Benchmarking CNNs on Image Classification Task
Project to compare the performance of VGG16, VGG19, ResNet50, and ResNet101 on an image classification task.
NOTE: This project was done over a duration of 12 weeks to fulfill the Course Project requirement for CMSC 611 - Advanced Computer Architecture at University of Maryland, Baltimore County. The following is a paraphrased version of the 4 page project report that was written in conjunction with two peers: Tejaswini Manjunath, Gaurav Baser.
Time Period: September, 2021 – December, 2021
Contents
Introduction
This project is aimed at training different popular CNNs for a multi-class image classification task and check their performance in order to find out the most viable CNN for a given use case in the presence of a specific, limited hardware resources. Benchmarking the performance of CNNs will help in establishing a baseline metric to judge the capabilities of the chosen CNNs. The CNNs chosen for this project are: VGG16, VGG19, ResNet50, ResNet101.
Dataset
The training and testing of the models was done on the default architecture that Google Colab provides. To performance a comprehensive evaluation, the ideal dataset is one that contains multiple classes, and has a sizeable training and testing dataset. To this end, the Kaggle Intel Image Classification dataset seemed like the perfect match. This dataset over 14000 training images, and the validation dataset contains over 3000 images. There is a healthy class distribution of the six different classes. For the purposes of this experiment, the batch size was kept constant throughout the training and validation of all the models at 32 images per batch.


Project Approach
To find the best among the aforementioned CNNs, the evaluation is done on two fronts: performance of classification, and the resource utilization metrics. Because of limited resource availability, the training, testing, and the benchmarking are done on Google Colab, where GPU is freely available. The classification performance will include calculating metrics like accuracy, and the resource utilization statistics are computed by wandb.
Experiment
ResNet
With a fixed batch size of 32, and images rescaled to 150 x 150, the ResNet50 and ResNet101 models were trained.
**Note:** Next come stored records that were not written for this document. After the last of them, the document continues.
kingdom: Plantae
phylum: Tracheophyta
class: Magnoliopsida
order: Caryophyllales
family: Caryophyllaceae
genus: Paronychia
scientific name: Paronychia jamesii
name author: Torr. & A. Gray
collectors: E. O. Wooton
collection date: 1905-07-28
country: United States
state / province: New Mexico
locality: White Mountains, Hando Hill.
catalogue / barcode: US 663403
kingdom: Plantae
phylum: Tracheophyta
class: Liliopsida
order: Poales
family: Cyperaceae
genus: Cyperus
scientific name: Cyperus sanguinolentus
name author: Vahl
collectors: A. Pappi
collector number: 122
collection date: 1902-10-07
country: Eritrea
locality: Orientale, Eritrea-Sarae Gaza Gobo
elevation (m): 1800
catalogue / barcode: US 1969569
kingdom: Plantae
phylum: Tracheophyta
The accompanying graph shows that the training set loss starts dropping to close to zero. Before the validation loss increases drastically, which signifies that the model is overfitting the training data, the training is stopped. That is why each model is trained for 20 epochs only. The training speed for ResNet50 and ResNet101 is observed to be 433ms/step and 772ms/step respectively.


VGG
The base architecture was kept non-trainable to preserve the Imagenet weights, while new architecture on top of it was subject to the training process. The training images were converted to the standard VG616 sizes, which is 224x224 in 3 color channels. In order to make the best use of time and to avoid overfitting, the training was limited to 20 epochs. During training, it was observed that the training times for VGG16 and VGG19 was 122sec/epoch, where each epoch involved training the model, and calculating loss on validation dataset.


Results
Accuracy
The accuracy of both the ResNet models is similar with an accuracy of 91.60% for ResNet50 and an accuracy of 92.82% for ResNet101. The accuracy of VGG models are comparable to ResNet with an accuracy of 92.37% for VGG16 and an accuracy of 92.80% for VGG19. The difference in accuracy between the ResNet and VGG models is not very significant.
Resource Utilization
The first stand out observation is that ResNet101 is the longest running model of the lot. The training and validation of the model for 20 epochs takes about 100 minutes, compared to the 40 minutes it takes to train VGG16, 57 minutes to train VGG19, and 71 minutes to train ResNet50. ResNet101 is by far the most complex model in terms of architecture, and consequently takes far more time to train.
There is remarkable difference in the ways the models built on these architectures use the resources that they are provided with. The VGG family show a significant variance in GPU usage statistics. While training, the models often have shorts bursts of extreme GPU usage, followed by short spans of zero GPU usage. On the other hand, the ResNet models have a consistent usage of the GPU until the training and the validation process is done. The variance in GPU usage is far less diverse. This is further corroborated by GPU temperature statistics, where the temperature of the GPU is plotted against time taken to train the models. The GPUs are at a consistently higher temperature for the ResNet lines on the graph, while there are significant peaks and lows for the VGG models.
While variance in the GPU utilization between VGG and ResNet is already documented, it can be observed that the short bursts of VGG models’ GPU usage often results in a higher amount of GPU being used, while ResNet has a consistent GPU utilization, with their highest being lower than VGG models’ highest.

Conclusion
The results show that compared to the ResNet, VGG has better performance in terms of GPU utilization and time. This can be seen in the fact that they are slightly more accurate than the ResNet models while taking lesser execution time. They show higher GPU utilization statistics, which is the desirable scenario when it comes to using GPU for image processing.
Such high performance, while being easy-to-use, makes models built on VGG architectures more desirable for a normal end user looking to perform simple image classification tasks.